**Extract provided**:
....................

Running jobs using Apptainer containers
Overview
Teaching: 30 min
Exercises: 40 minQuestions
How do I set up and run a SLURM job from a Apptainer container?
How do I set up and run an parallel MPI job from a Apptainer container?
Objectives
Learn how MPI applications within Apptainer containers can be run on HPC platforms
Understand the challenges and related performance implications when running MPI jobs via Apptainer
Running SLURM jobs that use Apptainer containers
In the most basic case, including Apptainer in your SLURM job won’t look very different than what we have been doing interactively so far. For completeness, and so we can see it all at once, let’s look at a SLURM batch script that will run the nhmmer image we created earlier.
#!/bin/bash
#SBATCH --time=00:30:00
#SBATCH --ntasks=1
#SBATCH --mem=10g
#SBATCH --tmp=10g
module load apptainer
apptainer exec ~/hmmerInUbuntu.sif nhmmer -h
Things can get a little more complicated for workflows that deviate from this pattern, so let’s take a look at MPI parallel workflows below, and instance-based workflows in the next episode.
Running GPU-accelerated codes via CUDA with Apptainer containers
CUDA Overview
CUDA - Compute Device Unified Architecture - is a proprietary parallel computing platform developed by NVIDIA, primarily for use with their GPUs to allow acceleration of specific computing tasks. CUDA provides an interface that allows programmers to distribute eligible tasks in parallel to the GPU hardware, which can provide significant speedups over traditional CPU-based computing in certain applications.
CUDA codes with Apptainer containers
The primary change that needs to be made for CUDA-capable codes to run inside of a container is to make an appropriate GPU visible to the container. Luckily, this is such a common task for container-based workflows that apptainer provides a single command-line option that works for us in most cases.
In order to use CUDA in this way, we first need to request a SLURM job with GPU resources. For an example job that wants to run on a single A100 GPU preamble to such a SLURM script will looks like the following.
#!/bin/bash
#SBATCH --time=00:30:00
#SBATCH --ntasks=1
#SBATCH --mem=10g
#SBATCH --tmp=10g
#SBATCH --partition=a100-4
#SBATCH --gres=gpu:a100:1
Note that we have added two lines here. One specifying the partition where the job will run, and a second specifying the type and number of GPUs we want for this job. You can read more about what kind of GPUs are available and how to access them at MSI’s page describing the available system partitions.

....................

**Parts of the exercise**:
(a) Duplicate the Apptainer tutorial's text from "In order to" to "like the following.".
(b) List every #SBATCH option, with its value, in the GPU job preamble of the Apptainer tutorial.
(c) According to the Apptainer tutorial, which company developed CUDA?
The rows after this point come from a separate source.

....................

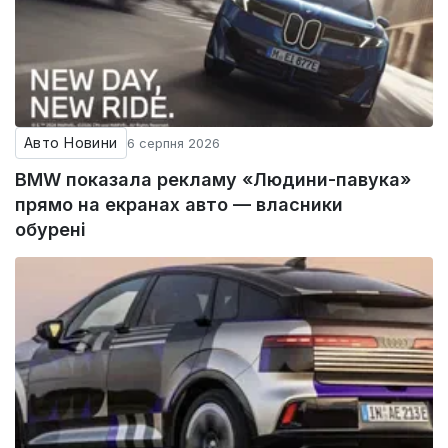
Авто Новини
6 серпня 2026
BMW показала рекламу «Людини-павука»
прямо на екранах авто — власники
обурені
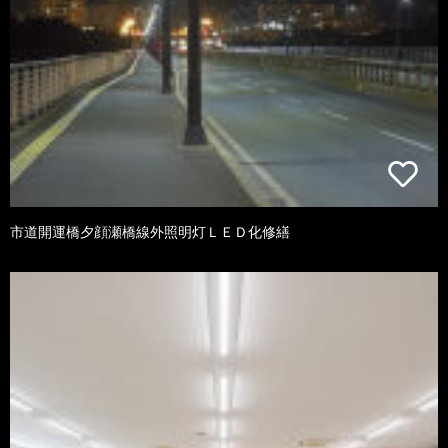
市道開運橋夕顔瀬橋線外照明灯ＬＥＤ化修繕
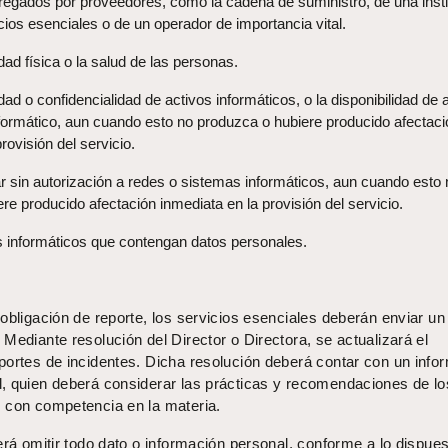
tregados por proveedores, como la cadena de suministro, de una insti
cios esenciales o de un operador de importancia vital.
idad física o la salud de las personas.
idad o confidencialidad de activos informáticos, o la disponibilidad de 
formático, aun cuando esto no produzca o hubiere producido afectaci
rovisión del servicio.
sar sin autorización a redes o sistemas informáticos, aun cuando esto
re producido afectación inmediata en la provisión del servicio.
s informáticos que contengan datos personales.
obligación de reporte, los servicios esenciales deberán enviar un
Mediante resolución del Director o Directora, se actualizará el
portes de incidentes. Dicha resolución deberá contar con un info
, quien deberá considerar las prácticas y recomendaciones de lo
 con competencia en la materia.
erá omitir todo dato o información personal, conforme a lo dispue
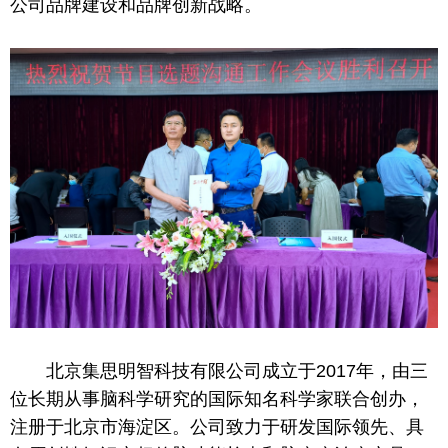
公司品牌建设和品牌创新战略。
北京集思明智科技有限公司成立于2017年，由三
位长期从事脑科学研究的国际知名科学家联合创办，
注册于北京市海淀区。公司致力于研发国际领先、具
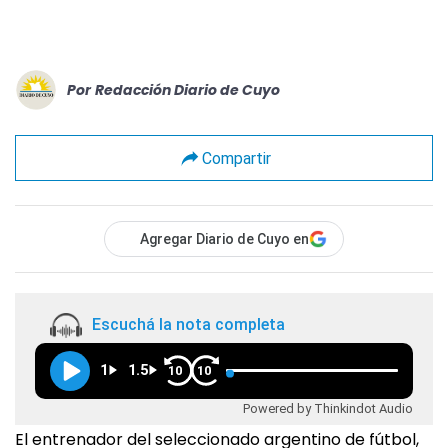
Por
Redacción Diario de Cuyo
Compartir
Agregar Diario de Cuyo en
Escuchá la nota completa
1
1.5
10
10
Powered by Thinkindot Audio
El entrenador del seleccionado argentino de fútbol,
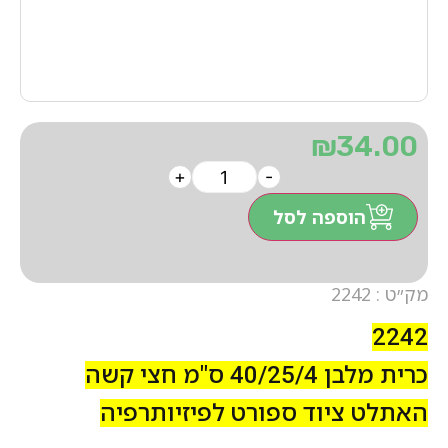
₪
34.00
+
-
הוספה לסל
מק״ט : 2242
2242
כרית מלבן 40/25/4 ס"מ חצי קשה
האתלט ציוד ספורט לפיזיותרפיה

....................

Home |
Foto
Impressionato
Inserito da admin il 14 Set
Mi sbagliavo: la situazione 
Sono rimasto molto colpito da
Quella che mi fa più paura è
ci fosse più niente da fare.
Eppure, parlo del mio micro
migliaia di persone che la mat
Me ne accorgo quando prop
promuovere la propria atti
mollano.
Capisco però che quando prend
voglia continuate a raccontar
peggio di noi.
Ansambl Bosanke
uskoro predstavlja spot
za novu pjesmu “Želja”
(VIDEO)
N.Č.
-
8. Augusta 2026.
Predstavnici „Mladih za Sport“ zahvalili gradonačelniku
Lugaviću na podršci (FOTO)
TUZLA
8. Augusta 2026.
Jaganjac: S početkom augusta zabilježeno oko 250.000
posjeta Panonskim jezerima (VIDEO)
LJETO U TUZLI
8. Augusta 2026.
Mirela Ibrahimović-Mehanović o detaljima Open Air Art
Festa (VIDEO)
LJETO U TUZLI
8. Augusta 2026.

....................

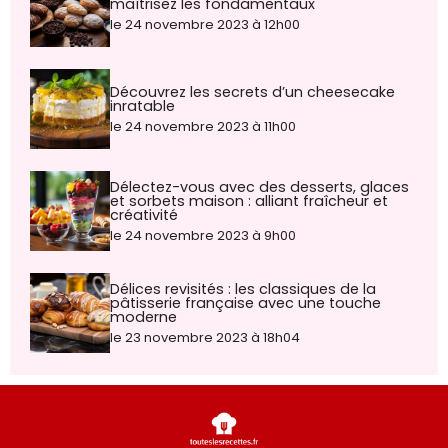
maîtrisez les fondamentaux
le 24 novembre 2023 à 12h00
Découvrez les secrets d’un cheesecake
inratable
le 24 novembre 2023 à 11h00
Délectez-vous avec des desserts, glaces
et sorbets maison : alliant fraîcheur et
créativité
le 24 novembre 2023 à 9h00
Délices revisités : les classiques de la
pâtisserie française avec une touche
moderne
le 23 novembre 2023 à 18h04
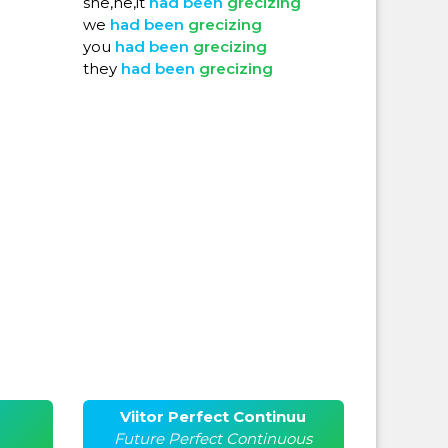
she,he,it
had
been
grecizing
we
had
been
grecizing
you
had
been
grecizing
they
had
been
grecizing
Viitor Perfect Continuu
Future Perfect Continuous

....................

**Written answers**:
(a)
In order to use CUDA in this way, we first need to request a SLURM job with GPU resources. For an example job that wants to run on a single A100 GPU preamble to such a SLURM script will looks like the following.

(b)
--time=00:30:00
--ntasks=1
--mem=10g
--tmp=10g
--partition=a100-4
--gres=gpu:a100:1

(c) NVIDIA